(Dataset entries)
= = =
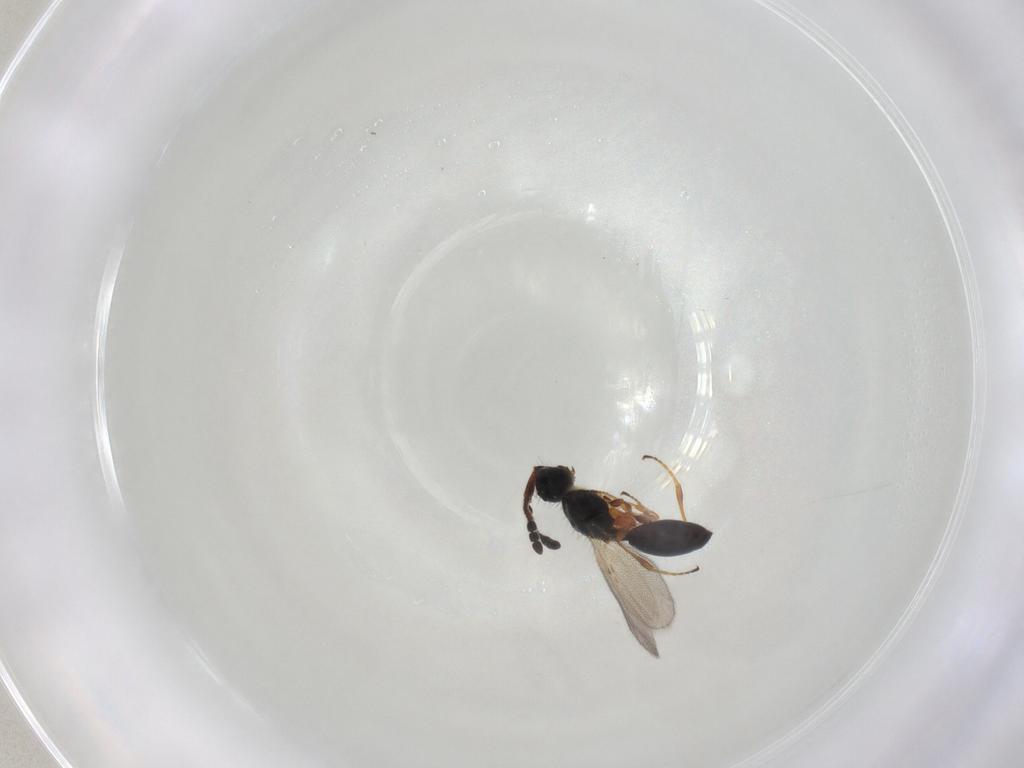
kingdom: Animalia
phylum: Arthropoda
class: Insecta
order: Hymenoptera
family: Diapriidae
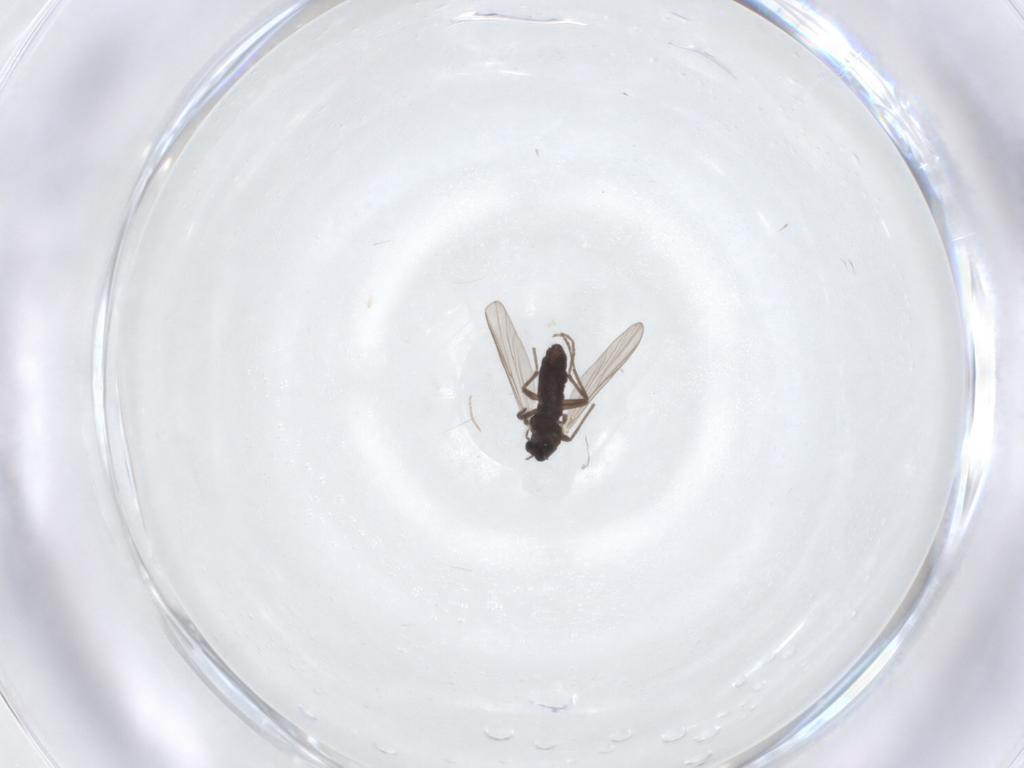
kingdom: Animalia
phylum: Arthropoda
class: Insecta
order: Diptera
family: Chironomidae
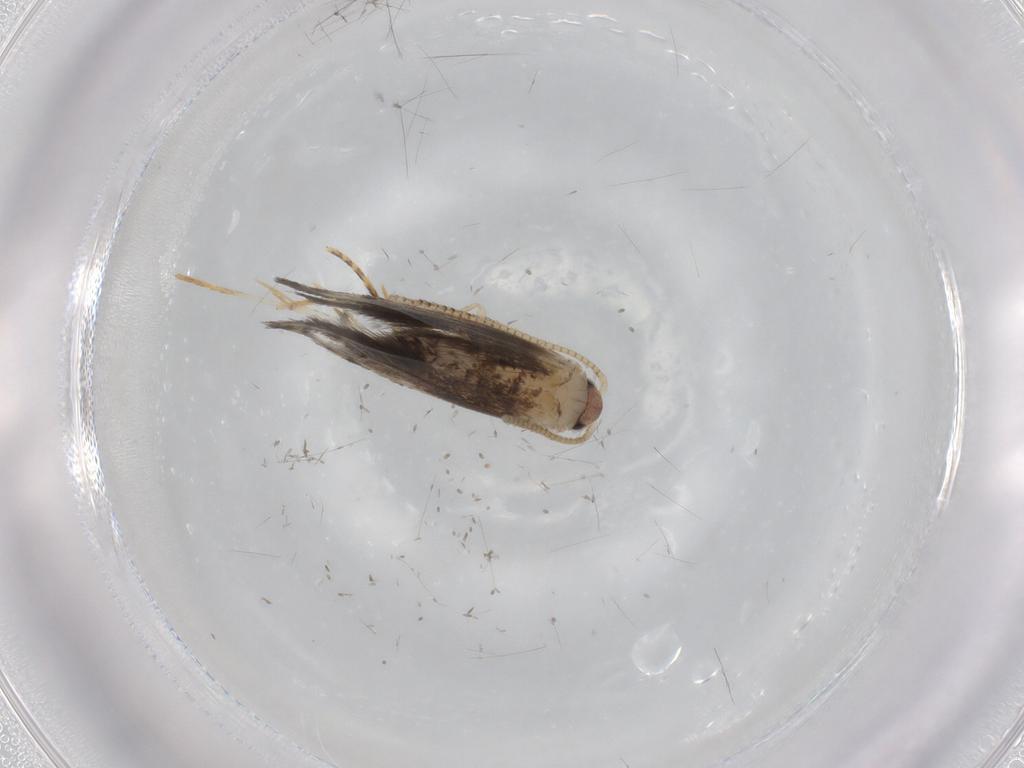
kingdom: Animalia
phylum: Arthropoda
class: Insecta
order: Lepidoptera
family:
= = =
WORK TO DO ▸
Rewrite the lines of all the rows with "phylum" changed to "division" and everything else left the same. Omit the pictures.

COMPLETED TASK ▸
kingdom: Animalia
division: Arthropoda
class: Insecta
order: Hymenoptera
family: Diapriidae
kingdom: Animalia
division: Arthropoda
class: Insecta
order: Diptera
family: Chironomidae
kingdom: Animalia
division: Arthropoda
class: Insecta
order: Lepidoptera
family:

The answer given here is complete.